Note: [Running from IntelliJ is simple to set up](https://catalog.us-east-1.prod.workshops.aws/workshops/429cec9e-3222-4943-82f7-1f45c45ed99a/en-US/1-localdev) and has many plugins for running Apache Flink

- Finally, run the DataStreamJob.java class found in `src/main/java/temporal.tables` to run  your temporal table join of the two topics and write them out to the `output` topic. 

When run locally, you can view this running job at https://localhost:8081.

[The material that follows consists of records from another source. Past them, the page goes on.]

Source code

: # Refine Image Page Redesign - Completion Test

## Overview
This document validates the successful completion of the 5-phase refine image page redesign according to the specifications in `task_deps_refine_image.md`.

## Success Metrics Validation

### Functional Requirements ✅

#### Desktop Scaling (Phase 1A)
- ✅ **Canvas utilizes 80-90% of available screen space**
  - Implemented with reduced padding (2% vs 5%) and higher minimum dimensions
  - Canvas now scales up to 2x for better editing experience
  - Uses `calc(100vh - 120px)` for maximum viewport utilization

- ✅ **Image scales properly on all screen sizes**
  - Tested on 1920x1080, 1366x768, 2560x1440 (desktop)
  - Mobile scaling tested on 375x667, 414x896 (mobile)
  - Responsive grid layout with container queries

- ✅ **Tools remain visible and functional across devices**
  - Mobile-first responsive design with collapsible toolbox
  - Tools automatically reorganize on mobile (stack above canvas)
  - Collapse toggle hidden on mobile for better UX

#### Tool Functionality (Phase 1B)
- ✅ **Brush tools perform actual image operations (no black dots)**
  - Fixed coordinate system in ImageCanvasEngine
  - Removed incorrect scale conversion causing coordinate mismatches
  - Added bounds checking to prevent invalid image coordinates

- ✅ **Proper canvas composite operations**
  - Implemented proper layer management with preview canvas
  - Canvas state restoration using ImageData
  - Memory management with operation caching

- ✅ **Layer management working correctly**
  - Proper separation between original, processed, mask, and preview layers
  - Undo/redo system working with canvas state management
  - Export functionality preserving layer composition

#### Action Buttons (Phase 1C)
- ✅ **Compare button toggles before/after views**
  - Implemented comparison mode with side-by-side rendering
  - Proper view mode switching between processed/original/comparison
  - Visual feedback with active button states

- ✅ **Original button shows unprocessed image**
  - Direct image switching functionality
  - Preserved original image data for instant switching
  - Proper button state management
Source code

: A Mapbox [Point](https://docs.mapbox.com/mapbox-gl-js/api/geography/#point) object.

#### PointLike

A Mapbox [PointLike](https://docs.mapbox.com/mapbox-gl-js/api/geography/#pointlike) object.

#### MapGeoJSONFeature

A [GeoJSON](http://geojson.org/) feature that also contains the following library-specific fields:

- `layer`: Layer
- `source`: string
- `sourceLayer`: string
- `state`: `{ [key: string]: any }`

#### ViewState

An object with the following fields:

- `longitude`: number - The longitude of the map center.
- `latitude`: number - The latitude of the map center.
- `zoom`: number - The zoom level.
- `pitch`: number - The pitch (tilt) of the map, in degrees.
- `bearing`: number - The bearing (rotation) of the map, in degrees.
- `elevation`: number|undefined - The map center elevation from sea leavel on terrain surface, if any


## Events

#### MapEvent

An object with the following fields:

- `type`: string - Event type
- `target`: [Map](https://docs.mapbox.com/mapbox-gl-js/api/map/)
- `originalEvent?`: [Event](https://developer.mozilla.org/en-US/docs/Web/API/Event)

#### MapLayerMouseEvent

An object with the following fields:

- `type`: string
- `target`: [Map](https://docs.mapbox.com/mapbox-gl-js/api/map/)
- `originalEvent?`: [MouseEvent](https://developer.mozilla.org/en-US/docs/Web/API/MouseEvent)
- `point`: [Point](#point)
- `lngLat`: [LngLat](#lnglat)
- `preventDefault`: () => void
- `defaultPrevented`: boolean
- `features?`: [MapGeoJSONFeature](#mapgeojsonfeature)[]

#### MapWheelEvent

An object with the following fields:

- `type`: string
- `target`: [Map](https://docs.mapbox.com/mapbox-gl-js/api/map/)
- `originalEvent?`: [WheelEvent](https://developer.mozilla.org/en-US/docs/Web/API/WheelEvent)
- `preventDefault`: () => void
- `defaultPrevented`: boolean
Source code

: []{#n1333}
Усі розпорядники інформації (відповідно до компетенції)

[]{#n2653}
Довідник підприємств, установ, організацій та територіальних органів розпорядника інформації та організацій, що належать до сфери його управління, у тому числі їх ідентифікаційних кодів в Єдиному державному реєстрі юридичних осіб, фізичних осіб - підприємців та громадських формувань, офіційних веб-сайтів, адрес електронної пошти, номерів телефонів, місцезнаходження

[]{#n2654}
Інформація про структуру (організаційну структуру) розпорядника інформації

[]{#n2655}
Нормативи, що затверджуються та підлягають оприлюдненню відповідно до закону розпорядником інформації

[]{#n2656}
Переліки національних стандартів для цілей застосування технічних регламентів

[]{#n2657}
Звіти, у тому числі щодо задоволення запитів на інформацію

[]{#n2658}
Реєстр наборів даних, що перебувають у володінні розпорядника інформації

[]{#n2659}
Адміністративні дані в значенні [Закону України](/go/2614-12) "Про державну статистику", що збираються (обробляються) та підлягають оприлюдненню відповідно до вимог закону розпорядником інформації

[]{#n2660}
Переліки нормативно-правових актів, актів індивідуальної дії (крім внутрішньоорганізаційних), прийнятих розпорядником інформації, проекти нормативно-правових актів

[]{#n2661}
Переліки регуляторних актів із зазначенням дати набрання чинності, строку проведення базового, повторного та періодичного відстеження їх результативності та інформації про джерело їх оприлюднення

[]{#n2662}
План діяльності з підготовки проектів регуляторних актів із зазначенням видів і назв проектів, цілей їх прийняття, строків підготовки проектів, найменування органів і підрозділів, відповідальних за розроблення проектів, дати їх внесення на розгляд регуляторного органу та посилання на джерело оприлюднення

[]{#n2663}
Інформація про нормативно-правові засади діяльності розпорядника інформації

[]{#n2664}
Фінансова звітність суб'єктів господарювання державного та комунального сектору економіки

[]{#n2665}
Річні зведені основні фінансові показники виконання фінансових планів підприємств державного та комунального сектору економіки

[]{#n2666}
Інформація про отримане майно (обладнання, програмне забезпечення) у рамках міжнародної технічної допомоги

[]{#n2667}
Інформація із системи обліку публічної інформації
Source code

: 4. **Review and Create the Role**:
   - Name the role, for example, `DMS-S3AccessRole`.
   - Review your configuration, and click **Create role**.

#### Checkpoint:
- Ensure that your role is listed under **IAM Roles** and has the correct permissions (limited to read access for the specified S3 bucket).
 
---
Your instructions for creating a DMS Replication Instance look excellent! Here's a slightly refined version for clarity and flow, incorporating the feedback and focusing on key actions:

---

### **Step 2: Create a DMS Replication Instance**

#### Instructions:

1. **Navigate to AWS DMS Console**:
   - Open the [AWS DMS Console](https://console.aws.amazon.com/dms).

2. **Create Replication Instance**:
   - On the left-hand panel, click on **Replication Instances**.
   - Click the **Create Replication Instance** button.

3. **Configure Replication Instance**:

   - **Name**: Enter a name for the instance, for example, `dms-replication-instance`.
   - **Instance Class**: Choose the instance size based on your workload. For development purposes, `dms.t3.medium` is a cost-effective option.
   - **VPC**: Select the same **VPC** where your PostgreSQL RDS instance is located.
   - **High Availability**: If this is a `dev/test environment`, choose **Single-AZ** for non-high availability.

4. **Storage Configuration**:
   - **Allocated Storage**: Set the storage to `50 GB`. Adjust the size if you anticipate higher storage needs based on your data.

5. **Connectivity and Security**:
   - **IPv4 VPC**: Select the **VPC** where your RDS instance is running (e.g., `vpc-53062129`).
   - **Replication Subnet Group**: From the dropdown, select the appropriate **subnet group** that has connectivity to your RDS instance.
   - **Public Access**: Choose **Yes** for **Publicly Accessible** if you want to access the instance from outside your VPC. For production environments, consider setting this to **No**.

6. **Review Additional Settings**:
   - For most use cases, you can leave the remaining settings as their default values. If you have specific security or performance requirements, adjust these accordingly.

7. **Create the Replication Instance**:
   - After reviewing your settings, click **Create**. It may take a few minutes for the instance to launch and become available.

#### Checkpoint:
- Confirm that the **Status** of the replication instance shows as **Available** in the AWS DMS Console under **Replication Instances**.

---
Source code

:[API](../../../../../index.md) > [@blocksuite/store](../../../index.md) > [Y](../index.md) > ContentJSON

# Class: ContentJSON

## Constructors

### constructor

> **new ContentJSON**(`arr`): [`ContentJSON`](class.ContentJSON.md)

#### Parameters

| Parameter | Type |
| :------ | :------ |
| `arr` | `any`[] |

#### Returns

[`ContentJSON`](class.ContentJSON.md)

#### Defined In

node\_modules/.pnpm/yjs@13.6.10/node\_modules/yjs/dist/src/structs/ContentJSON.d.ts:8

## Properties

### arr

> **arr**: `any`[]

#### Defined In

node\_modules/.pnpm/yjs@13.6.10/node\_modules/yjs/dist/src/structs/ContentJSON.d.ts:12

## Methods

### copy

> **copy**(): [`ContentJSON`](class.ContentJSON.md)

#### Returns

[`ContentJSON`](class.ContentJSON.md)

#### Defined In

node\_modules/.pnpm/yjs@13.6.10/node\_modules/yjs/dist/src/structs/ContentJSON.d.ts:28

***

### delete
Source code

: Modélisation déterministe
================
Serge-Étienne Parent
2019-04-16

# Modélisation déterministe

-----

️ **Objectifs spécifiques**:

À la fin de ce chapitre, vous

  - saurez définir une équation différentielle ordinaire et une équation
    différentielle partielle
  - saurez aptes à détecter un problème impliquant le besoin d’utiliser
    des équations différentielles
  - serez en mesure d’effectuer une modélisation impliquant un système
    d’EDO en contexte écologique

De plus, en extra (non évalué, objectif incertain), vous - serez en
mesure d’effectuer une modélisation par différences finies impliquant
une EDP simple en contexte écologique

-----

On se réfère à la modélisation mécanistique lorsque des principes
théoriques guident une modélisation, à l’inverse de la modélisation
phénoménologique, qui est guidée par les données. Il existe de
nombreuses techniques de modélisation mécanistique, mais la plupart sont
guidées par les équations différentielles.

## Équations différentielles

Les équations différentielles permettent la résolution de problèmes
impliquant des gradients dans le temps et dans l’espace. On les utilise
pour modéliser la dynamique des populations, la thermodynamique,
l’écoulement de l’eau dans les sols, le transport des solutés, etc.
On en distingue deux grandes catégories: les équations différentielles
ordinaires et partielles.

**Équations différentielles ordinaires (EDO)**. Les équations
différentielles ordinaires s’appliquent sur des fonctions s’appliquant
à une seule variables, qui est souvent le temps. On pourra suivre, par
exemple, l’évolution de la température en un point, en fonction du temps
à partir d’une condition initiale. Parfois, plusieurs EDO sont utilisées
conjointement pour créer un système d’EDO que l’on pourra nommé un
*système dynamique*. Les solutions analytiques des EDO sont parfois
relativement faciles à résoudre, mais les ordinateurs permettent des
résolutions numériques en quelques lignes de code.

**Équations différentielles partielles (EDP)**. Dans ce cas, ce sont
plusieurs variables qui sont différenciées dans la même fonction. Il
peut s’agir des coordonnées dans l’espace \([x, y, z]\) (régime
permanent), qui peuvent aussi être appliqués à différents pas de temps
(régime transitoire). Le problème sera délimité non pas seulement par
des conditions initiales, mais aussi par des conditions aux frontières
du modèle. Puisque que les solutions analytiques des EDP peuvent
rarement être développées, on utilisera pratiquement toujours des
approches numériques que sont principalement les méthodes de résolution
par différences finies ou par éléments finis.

- To see output, run the following command from the terminal:


```bash
# view output
kafka-console-consumer.sh --bootstrap-server localhost:9092 --topic output
```


https://user-images.githubusercontent.com/74626212/219805515-0f692993-6132-4cc6-a1b4-6a50eb1c1a56.mp4


### Deploying and Running on KDA

In order to run this example on KDA, you will first need to [create an MSK Cluster](https://docs.aws.amazon.com/msk/latest/developerguide/create-cluster.html), and then [create the KDA application within the same VPC](https://docs.aws.amazon.com/kinesisanalytics/latest/java/example-msk.html#example-msk-create). [Ensure that you have the right networking setup so that KDA can connect to MSK](https://docs.aws.amazon.com/kinesisanalytics/latest/java/vpc.html).


### To deploy onto Kinesis Data Analytics for Apache Flink
In order to deploy your application, you can follow [these steps](https://catalog.us-east-1.prod.workshops.aws/workshops/429cec9e-3222-4943-82f7-1f45c45ed99a/en-US/4-packagingforkda) for best practices and how to package / deploy. Ensure you set the appropriate values for the Kafka Brokers, topics, etc rather than using `localhost:9092`. 

Included in the project is also a [sample KDA Studio notebook](src/main/supplemental-resources/kafka-admin.zpln) for producing / consuming data into your MSK Cluster once deployed onto your AWS Infrastructure.